(Page-level text extractions)
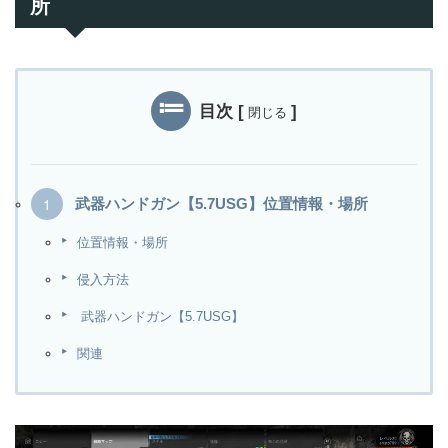
所
目次
[
]
閉じる
武器ハンドガン【5.7USG】位置情報・場所
位置情報・場所
侵入方法
武器ハンドガン【5.7USG】
関連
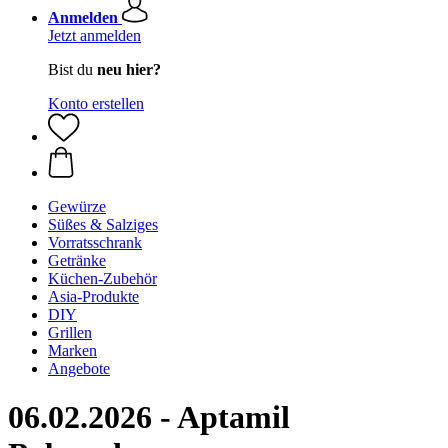
Anmelden
Jetzt anmelden
Bist du
neu hier?
Konto erstellen
Gewürze
Süßes & Salziges
Vorratsschrank
Getränke
Küchen-Zubehör
Asia-Produkte
DIY
Grillen
Marken
Angebote
06.02.2026 - Aptamil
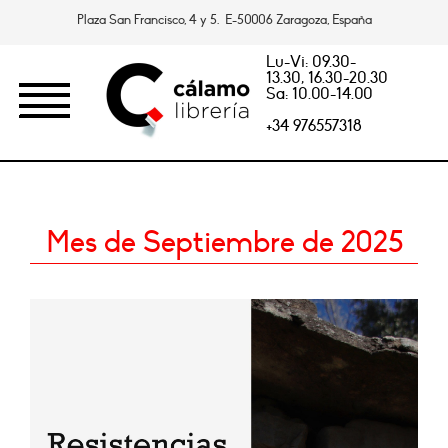
Plaza San Francisco, 4 y 5. E-50006 Zaragoza, España
Lu-Vi: 09.30-
13.30, 16.30-20.30
Sa: 10.00-14.00
+34 976557318
Mes de Septiembre de 2025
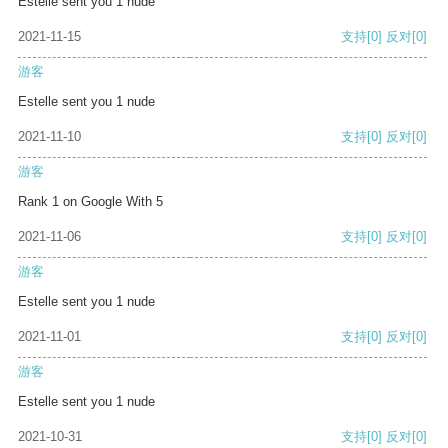
Estelle sent you 1 nude
2021-11-15
支持
[0]
反对
[0]
游客
Estelle sent you 1 nude
2021-11-10
支持
[0]
反对
[0]
游客
Rank 1 on Google With 5
2021-11-06
支持
[0]
反对
[0]
游客
Estelle sent you 1 nude
2021-11-01
支持
[0]
反对
[0]
游客
Estelle sent you 1 nude
2021-10-31
支持
[0]
反对
[0]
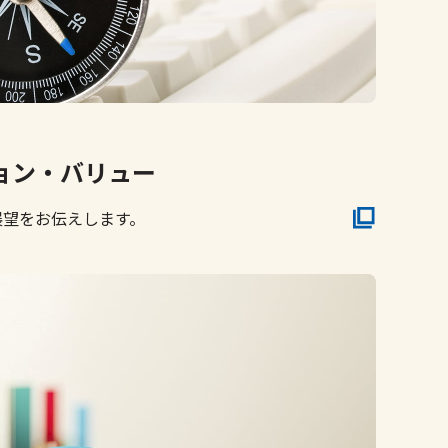
ョン・バリュー
展望をお伝えします。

**Job item**
Leave the images out and print each entry exactly.

**Result below**
所
目次
[
]
閉じる
武器ハンドガン【5.7USG】位置情報・場所
位置情報・場所
侵入方法
武器ハンドガン【5.7USG】
関連
Anmelden
Jetzt anmelden
Bist du
neu hier?
Konto erstellen
Gewürze
Süßes & Salziges
Vorratsschrank
Getränke
Küchen-Zubehör
Asia-Produkte
DIY
Grillen
Marken
Angebote
06.02.2026 - Aptamil
Plaza San Francisco, 4 y 5. E-50006 Zaragoza, España
Lu-Vi: 09.30-
13.30, 16.30-20.30
Sa: 10.00-14.00
+34 976557318
Mes de Septiembre de 2025
Estelle sent you 1 nude
2021-11-15
支持
[0]
反对
[0]
游客
Estelle sent you 1 nude
2021-11-10
支持
[0]
反对
[0]
游客
Rank 1 on Google With 5
2021-11-06
支持
[0]
反对
[0]
游客
Estelle sent you 1 nude
2021-11-01
支持
[0]
反对
[0]
游客
Estelle sent you 1 nude
2021-10-31
支持
[0]
反对
[0]
ョン・バリュー
展望をお伝えします。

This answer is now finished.